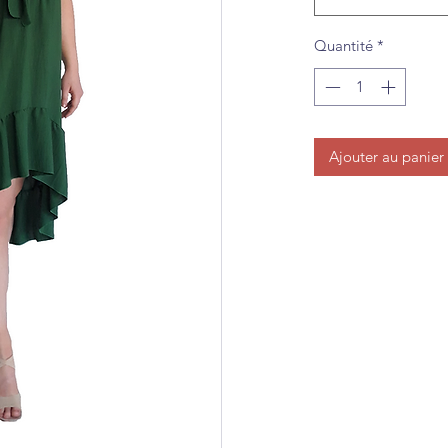
Quantité
*
Ajouter au panier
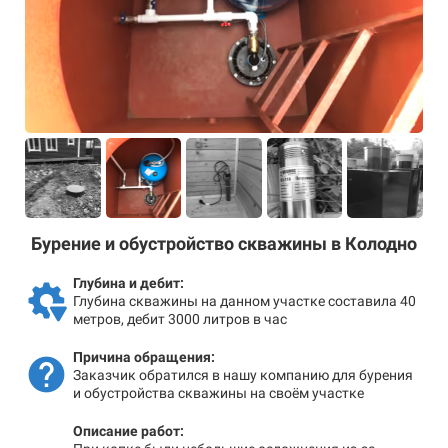
Бурение и обустройство скважины в Колодно
Глубина и дебит:
Глубина скважины на данном участке составила 40
метров, дебит 3000 литров в час
Причина обращения:
Заказчик обратился в нашу компанию для бурения
и обустройства скважины на своём участке
Описание работ:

_____

### The task
Pull out each line of the material above that contains the string "скважины".

### Solution
Бурение и обустройство скважины в Колодно
Глубина скважины на данном участке составила 40
и обустройства скважины на своём участке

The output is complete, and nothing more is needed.